投資と考えれば、いかに少ない投資で多くのリターンを得るかという視点で物事を決められる。具体的に言えば、
- おしゃれカフェで勉強するのはお金がもったいない。家でやるべきでは?
- 3,000円の本で自分のペースで独学するか、日曜日を丸一日使って勉強会に参加して勉強するか?
というような問いかけに対して、「3時間集中して勉強してそれが将来につながるのであれば、カフェ代は安い投資である」といった「自分なりの」結論が出せるだろう。
関連して、時間は常に同質とは限らないことに注意しよう。朝起きてからまったく疲れていない状態での勉強、通勤中のほかに割り込みがない状況での勉強、仕事のあと疲れていて家でやる勉強。
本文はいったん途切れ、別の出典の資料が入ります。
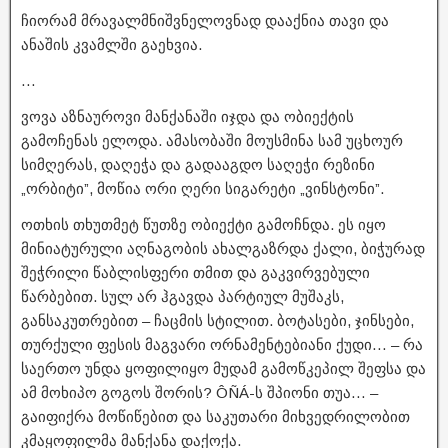
ჩიორამ მრავალმნიშვნელოვნად დააქნია თავი და
ანაშის კვამლში გაეხვია.
…
ვოვა აზნაუროვი მანქანაში იჯდა და ობიექტის
გამოჩენას ელოდა. ამასობაში მოუსმინა სამ უცხოურ
სიმღერას, დაღეჭა და გადააგდო საღეჭი რეზინი
„ორბიტი”, მოწია ორი ღერი სიგარეტი „ვინსტონი”.
ოთხის თხუთმეტ წუთზე ობიექტი გამოჩნდა. ეს იყო
მინიატურული აღნაგობის ახალგაზრდა ქალი, ბიჭურად
შეჭრილი წაბლისფერი თმით და გაკვირვებული
წარბებით. სულ არ ჰგავდა პარტიულ მუშაკს,
განსაკუთრებით – ჩაცმის სტილით. ბოტასები, ჯინსები,
თურქული ფესის მაგვარი ორნამენტებიანი ქუდი… – რა
საერთო უნდა ყოფილიყო მუდამ გამოწკეპილ შეფსა და
ამ მოხიპო გოგოს შორის? ÔÑÁ-ს შპიონი თუა… –
გაიფიქრა მოწიწებით და საკუთარი მიხვედრილობით
კმაყოფილმა მანქანა დაქოქა.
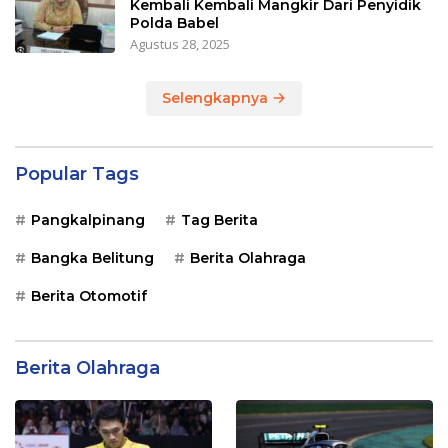
Kembali Kembali Mangkir Dari Penyidik
Polda Babel
Agustus 28, 2025
Selengkapnya
Popular Tags
Pangkalpinang
Tag Berita
Bangka Belitung
Berita Olahraga
Berita Otomotif
Berita Olahraga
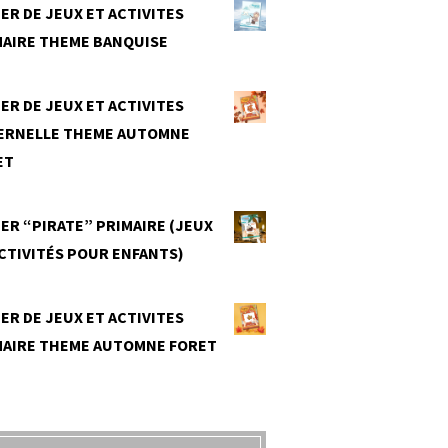
ER DE JEUX ET ACTIVITES
MAIRE THEME BANQUISE
0
ER DE JEUX ET ACTIVITES
ERNELLE THEME AUTOMNE
ET
0
ER “PIRATE” PRIMAIRE (JEUX
CTIVITÉS POUR ENFANTS)
0
ER DE JEUX ET ACTIVITES
MAIRE THEME AUTOMNE FORET
0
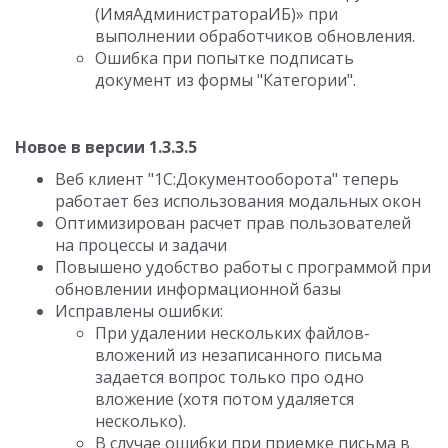
(ИмяАдминистратораИБ)» при
выполнении обработчиков обновления.
Ошибка при попытке подписать
документ из формы "Категории".
Новое в версии 1.3.3.5
Веб клиент "1С:Документооборота" теперь
работает без использования модальных окон
Оптимизирован расчет прав пользователей
на процессы и задачи
Повышено удобство работы с программой при
обновлении информационной базы
Исправлены ошибки:
При удалении нескольких файлов-
вложений из незаписанного письма
задается вопрос только про одно
вложение (хотя потом удаляется
несколько).
В случае ошибки при приемке письма в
これらの勉強効率が違うことはみなさんも容易に想像が付くだろう。また「週末勉強する人は続かない──データから見えた外国語学習に成功する人の3つの特徴」という記事も興味深い。
テクニック
語学、数学などは人類がずっと勉強して取り組んできたものだ。過去無数の人たちが試行錯誤している。その先人たちの遺産を最大限に活用しよう。独自の勉強方法を発明するなとは言わないが、筆者だったら自分よりも賢い人たちが発見したより効率の良い方法で学習するほうを選ぶ。一方で自分に合った効率的な勉強方法を見つけることも大事である。おしゃれカフェで勉強するのがよいのか、家の中で半裸で勉強するほうが自分に合っているのかを追求してみよう。
勉強するテーマは日々変わっていく。ただ自分の学習を支える環境は大きく変わらないので、常に改善し続けよう。具体的はにツールやフレームワークだ。
- 自分は紙を使って勉強するのが効率が良いだろうか。それともiPadのほうが良いだろうか
- ストレスなく書けるペンを持っているだろうか
- 絶対に誰にも割り込みされない勉強スペースや時間帯を確保できているだろうか
- 困難な問題を乗り越えるための自分なりのやり方を持っているだろうか
- 勉強の進捗を客観的に評価するしくみを持っているだろうか
- プロダクティビティを上げる方法はないだろうか[1]
まとめ
前号で紹介したプロダクティビティテクニックと、今回の1つ上のレイヤの勉強方法は、どちらも一度マスターすれば、そのあとの応用範囲が広く、効果が高い。日々の忙しさに追われて後回しになりがちなみなさんの勉強の一助となれば幸いである。